At Secret Hopper, we aim to always stay positive and to look at things from the glass is half full perspective. We take this approach with every internal aspect of our business as well as our relationships with breweries. If we observe a brewery that has staff not interacting with guests, we don’t discipline that brewery and put them down for it, but rather look at this as a starting point with room to get better.
With that said, there are certain things that a guest should never experience while visiting your brewery. Here is an absolute list of 10 things your staff should never do.
Don’t forget to greet your guests. A simple “hello,” smile, wave, you name it. Acknowledge them when they arrive and make them feel important.
Don’t look sad, unhappy or angry behind the bar. Sure, we don’t always love to be at work, but your face is a reflection of a brand. Smile, look like you love your job. Learn to fake it and come across sincere. People buy more from happy people. Even fake, happy people.
Don’t give your regulars more attention than first time guests. When a guest visits a brewery and receives low engagement on their first visit, they are only 37% likely to return/recommend your business. When they receive high engagement, this jumps to 98%. Don’t ignore anymore.
Don’t spend your shift chatting with your co-workers instead of your guests. Your guests help pay your bills. Pour them a beer, get to know them, make a new friend. And get off your phone, too.
Don’t forget about any guest. Always check back.

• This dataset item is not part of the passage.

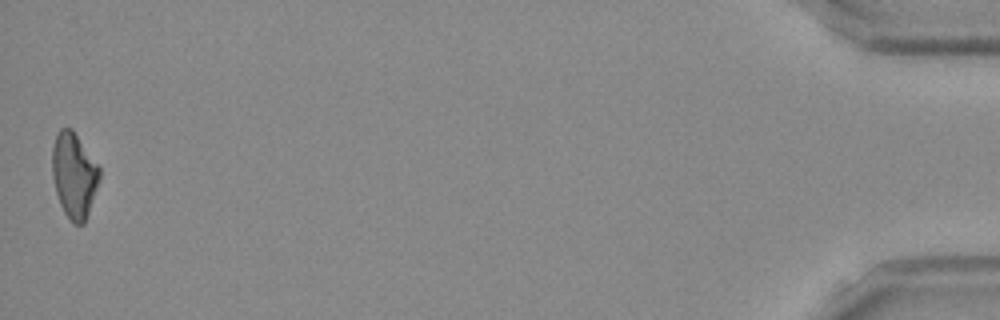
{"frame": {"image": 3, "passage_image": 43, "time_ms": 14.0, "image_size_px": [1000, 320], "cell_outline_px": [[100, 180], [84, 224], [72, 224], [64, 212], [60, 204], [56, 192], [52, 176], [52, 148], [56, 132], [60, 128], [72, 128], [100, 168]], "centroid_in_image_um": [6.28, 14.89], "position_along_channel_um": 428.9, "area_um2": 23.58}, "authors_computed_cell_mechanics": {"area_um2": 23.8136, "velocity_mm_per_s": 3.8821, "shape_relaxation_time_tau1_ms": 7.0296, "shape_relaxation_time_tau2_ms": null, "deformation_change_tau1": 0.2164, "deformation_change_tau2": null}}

Always ask them how their beer is. Always see if they’d like another. Always, always, always, make them feel like you truly care about making their experience at your brewery a memorable one. No one likes to be forgotten.

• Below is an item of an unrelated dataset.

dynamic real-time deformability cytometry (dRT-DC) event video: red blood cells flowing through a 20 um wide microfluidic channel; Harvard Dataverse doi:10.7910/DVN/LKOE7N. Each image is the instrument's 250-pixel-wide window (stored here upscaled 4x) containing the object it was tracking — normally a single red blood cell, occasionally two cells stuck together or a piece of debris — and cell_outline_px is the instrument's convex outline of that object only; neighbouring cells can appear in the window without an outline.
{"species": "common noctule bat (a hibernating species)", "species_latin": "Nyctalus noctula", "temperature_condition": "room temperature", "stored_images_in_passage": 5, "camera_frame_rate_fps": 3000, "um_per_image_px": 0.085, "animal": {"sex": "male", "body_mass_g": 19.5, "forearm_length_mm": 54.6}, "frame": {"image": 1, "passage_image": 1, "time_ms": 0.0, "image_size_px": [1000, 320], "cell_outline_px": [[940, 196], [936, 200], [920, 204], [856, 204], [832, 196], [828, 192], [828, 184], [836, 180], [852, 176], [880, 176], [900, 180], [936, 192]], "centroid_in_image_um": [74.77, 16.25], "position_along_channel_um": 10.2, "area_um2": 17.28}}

Don’t judge someone based on the level of beer drinker they are. Just because someone is new to craft beer, it doesn’t mean they won’t be willing to spend the money to learn more. Teach them. You could be that first experience that takes them from your average light American lager drinker to a craft advocate. As we mention quite a bit, this is one way you can help craft beer continue to grow.
Don’t judge someone off the styles they enjoy. We can’t all be fanatics about the hippest, cloudiest, Antarctic IPA. Let those who enjoy a more classic style feel just as welcomed as the person next to them sipping your new pineapple milkshake, smoothie IPA. Making someone feel less of a guest merely because of their lack of knowledge or style preference is the behavior of an elitist culture. That is not what will help the craft beer industry continue to grow.

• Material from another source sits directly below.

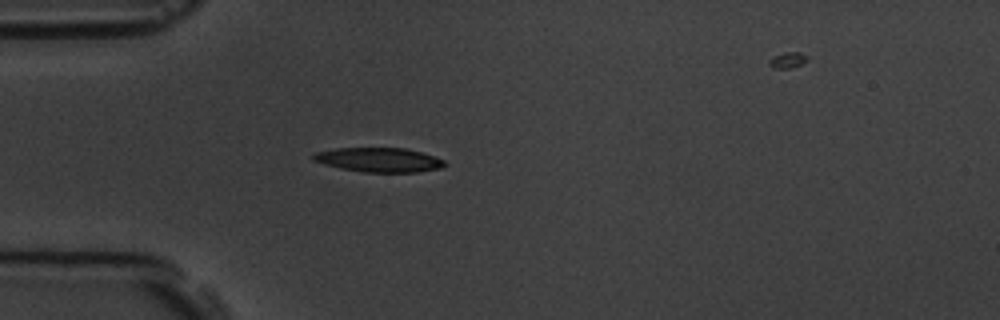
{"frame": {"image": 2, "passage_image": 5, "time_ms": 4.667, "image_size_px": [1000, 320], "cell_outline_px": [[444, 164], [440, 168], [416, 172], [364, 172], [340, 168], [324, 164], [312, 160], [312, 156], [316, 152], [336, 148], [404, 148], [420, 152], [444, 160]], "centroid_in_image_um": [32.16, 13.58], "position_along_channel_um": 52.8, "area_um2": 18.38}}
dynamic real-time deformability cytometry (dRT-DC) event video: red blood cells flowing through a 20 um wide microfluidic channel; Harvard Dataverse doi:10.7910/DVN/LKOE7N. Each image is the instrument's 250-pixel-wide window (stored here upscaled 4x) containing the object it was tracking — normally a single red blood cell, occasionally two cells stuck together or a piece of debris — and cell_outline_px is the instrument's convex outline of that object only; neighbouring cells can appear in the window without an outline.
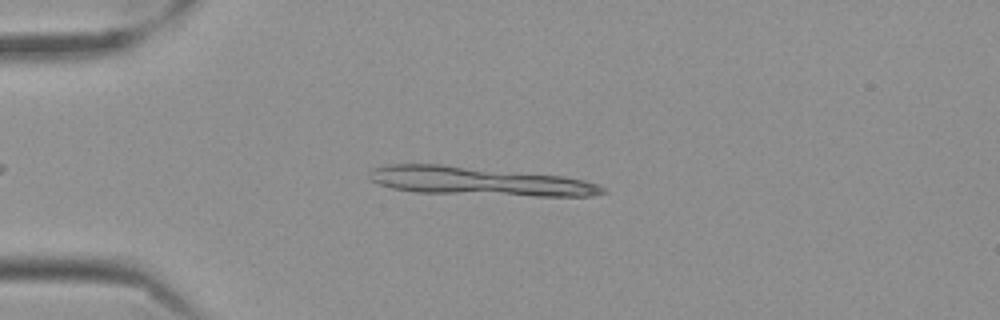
{"species": "Egyptian fruit bat (a non-hibernating species)", "species_latin": "Rousettus aegyptiacus", "temperature_condition": "cold", "stored_images_in_passage": 12, "camera_frame_rate_fps": 3000, "um_per_image_px": 0.085, "frame": {"image": 1, "passage_image": 9, "time_ms": 2.667, "image_size_px": [1000, 320], "cell_outline_px": [[608, 192], [592, 196], [536, 196], [416, 192], [392, 188], [368, 180], [368, 172], [372, 168], [384, 164], [440, 164], [564, 176], [584, 180], [596, 184], [604, 188]], "centroid_in_image_um": [40.68, 15.4], "position_along_channel_um": 44.3, "area_um2": 39.07}}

Don’t forget to clean. This goes for every inch of your brewery from the entryway outside to the deepest, darkest corner of the bathroom, and of course the brewhouse. Try to remove all empty glasses from the bar and tables as promptly as possible. Clean up any spills once they occur. And don’t forget to take out the trash.
Don’t rush your guests. At the end of the night, sometimes it’s nice to put your worries away, sit back and enjoy a delicious pint. Don’t put up the bar stool next to your guest or start mopping 5 feet away. Let them savor their time at your brewery, no matter when they have chosen to visit.
Don’t forget to say “thank you.” To reference a former study, when a guest receives a “thank you” upon leaving a brewery, they are 95.4% likely to recommend/return to your brewery. When they don’t? Only 70.7%. Don’t forget those two simple words.
While this list contains way more “don’ts” than we ever hope to type again, each point is a manner you can avoid a guest from having a negative experience and make sure it’s a positive one. Do your part and help keep craft beer full of conversation, cleanliness, and community.